Friday, November 18, 2011

Urban Roots

Last night, I had the pleasure of watching the documentary Urban Roots at a Community Potluck and Film Screening hosted by The New Haven Bioregional Group and co-sponsored by a number of organizations including CT NOFA
The documentary was a wonderful testament to the power of gardens and farms in urban areas.  Detroit is a powerful symbol of our society's assumptions that industry can support an economy, that an economy can grow forever and that a booming economy can replace a well-planned infrastructure and society.  In the documentary, Detroit residents complain that they live in a food desert - where they must travel at least twice the distance to a grocery store with "real" food as they would travel to a convenience store or fast food restaurant.
photo credit: inhabitat.com

Residents started growing food in their yards, and then expanded to abandoned land around the city (there is plenty of it).  They have no real right to the land - but with a city that has lost over half it's population since the middle of the 20th century - there isn't much competition for land.  Some people are putting chickens and bees in abandoned housing, or taking over multiple plots on their block to create urban farms.  The soil is tested and if it is contaminated, farmers must create soil by farming non-edible crops for a couple years and building up the soil with compost collected from near-by restaurants, breweries and homes.  Community gardens give people who are unemployed or under-employed, a job to do in their free time, and access to the food that they would like to harvest. The city government seems to be hesitant about encouraging this guerrilla gardening, since they might want to encourage housing developments (thought this seems unlikely given all of the abandoned, already standing houses), but farmers and gardeners are going ahead filling this food desert with urban farms producing healthy foods for Detroit residents. 

So if one of the most depressed run-down cities in the country can do it . . . why can't we do it in New England cities and suburbs?  Even if you don't live in a food desert - wouldn't it be better to live in the equivalent to a food rainforest? Where there is food growing everywhere, on every block, incredible biodiversity and high access, for anyone, to the food they need to eat to be healthy and happy?

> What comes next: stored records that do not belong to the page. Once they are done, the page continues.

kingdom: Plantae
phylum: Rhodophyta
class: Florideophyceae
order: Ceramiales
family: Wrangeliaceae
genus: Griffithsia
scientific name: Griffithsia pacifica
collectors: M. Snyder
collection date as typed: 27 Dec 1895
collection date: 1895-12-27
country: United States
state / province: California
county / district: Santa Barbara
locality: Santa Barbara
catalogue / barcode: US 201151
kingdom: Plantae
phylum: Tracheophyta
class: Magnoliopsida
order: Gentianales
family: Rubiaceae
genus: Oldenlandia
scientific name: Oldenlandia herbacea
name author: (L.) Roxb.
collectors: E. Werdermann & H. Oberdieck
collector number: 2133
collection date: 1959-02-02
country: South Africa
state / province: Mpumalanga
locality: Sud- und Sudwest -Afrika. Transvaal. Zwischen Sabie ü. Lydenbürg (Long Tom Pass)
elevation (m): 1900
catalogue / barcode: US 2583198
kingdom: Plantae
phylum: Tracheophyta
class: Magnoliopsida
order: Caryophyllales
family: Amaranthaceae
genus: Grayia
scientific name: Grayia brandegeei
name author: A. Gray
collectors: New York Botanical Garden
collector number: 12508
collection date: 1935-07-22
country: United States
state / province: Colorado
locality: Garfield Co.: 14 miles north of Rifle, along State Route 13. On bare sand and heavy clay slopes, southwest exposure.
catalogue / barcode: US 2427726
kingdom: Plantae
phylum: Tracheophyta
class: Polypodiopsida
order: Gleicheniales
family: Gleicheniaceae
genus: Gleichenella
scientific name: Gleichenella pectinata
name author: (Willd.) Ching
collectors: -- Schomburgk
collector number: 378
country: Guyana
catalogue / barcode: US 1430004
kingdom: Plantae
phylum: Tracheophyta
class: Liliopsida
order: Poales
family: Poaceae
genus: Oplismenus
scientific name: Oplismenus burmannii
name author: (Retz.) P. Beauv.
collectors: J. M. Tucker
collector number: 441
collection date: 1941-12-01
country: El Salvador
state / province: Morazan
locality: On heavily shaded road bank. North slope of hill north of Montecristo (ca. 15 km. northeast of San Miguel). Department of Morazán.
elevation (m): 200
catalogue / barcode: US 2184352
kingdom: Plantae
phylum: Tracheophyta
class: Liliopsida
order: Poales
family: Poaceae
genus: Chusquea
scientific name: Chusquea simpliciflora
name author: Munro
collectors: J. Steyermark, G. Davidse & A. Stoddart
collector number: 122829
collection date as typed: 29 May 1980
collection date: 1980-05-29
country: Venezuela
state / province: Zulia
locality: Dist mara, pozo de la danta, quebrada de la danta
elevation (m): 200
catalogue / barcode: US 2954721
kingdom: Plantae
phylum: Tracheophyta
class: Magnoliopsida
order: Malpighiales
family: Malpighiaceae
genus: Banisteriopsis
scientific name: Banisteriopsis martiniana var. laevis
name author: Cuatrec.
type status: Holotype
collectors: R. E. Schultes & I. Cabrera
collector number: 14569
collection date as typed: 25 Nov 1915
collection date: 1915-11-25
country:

One of the main themes in the movie was of self-determination.  The right to self-determination is a very powerful concept in international human rights law. According to the International Covenant on Civil and Political Rights: All peoples have the right of self-determination. By virtue of that right they freely determine their political status and freely pursue their economic, social and cultural development.  Many people interviewed in the movie, reasoned that one of the best ways of self-determination, was to rely on themselves for food and for neighborhoods and communities to have food independence.  It's pretty empowering - no matter what happens in your life, you can still provide, the only thing you really need to live - food.  

This film clearly gets you thinking - I highly recommend it.